§ **EXERCISE DETAILS**: Pull out each line of the records that contains the string "Going". Case counts.

§ **RECORDS PROVIDED**:
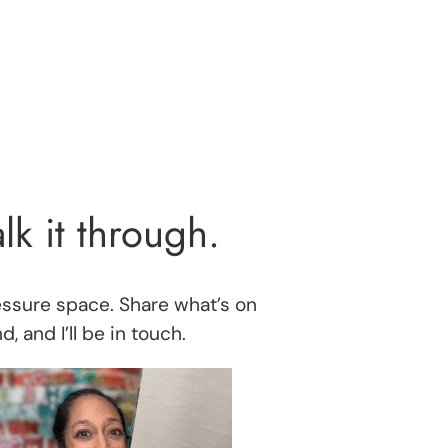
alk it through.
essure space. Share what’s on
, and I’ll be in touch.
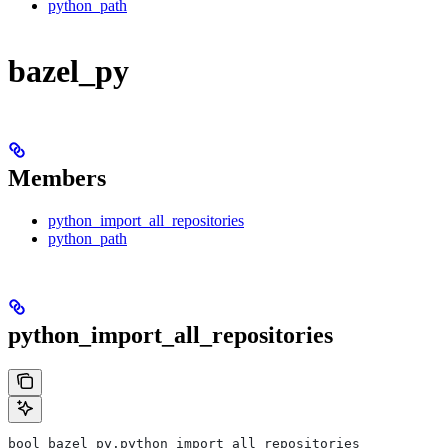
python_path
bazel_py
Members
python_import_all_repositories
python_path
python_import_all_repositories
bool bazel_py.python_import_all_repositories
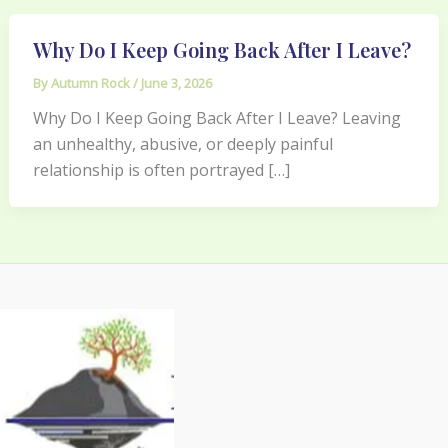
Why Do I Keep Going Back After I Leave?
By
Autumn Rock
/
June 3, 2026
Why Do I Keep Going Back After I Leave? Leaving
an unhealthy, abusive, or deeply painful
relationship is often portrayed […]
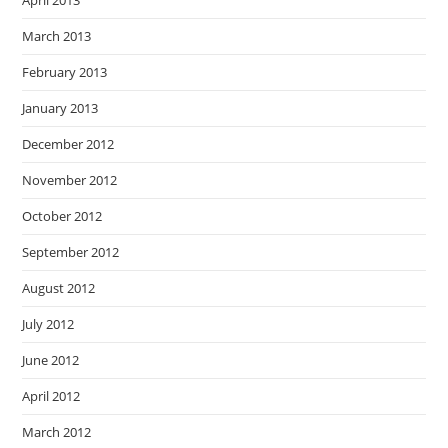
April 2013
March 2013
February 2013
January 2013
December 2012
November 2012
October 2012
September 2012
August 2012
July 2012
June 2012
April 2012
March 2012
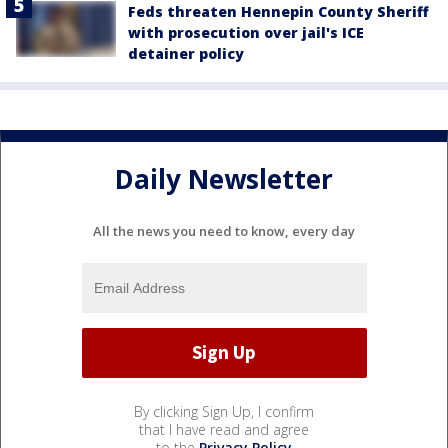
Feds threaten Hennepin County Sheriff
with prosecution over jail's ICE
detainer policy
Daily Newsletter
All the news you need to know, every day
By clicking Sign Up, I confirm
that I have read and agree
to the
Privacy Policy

§ **RESPONSE**:
Why Do I Keep Going Back After I Leave?
Why Do I Keep Going Back After I Leave? Leaving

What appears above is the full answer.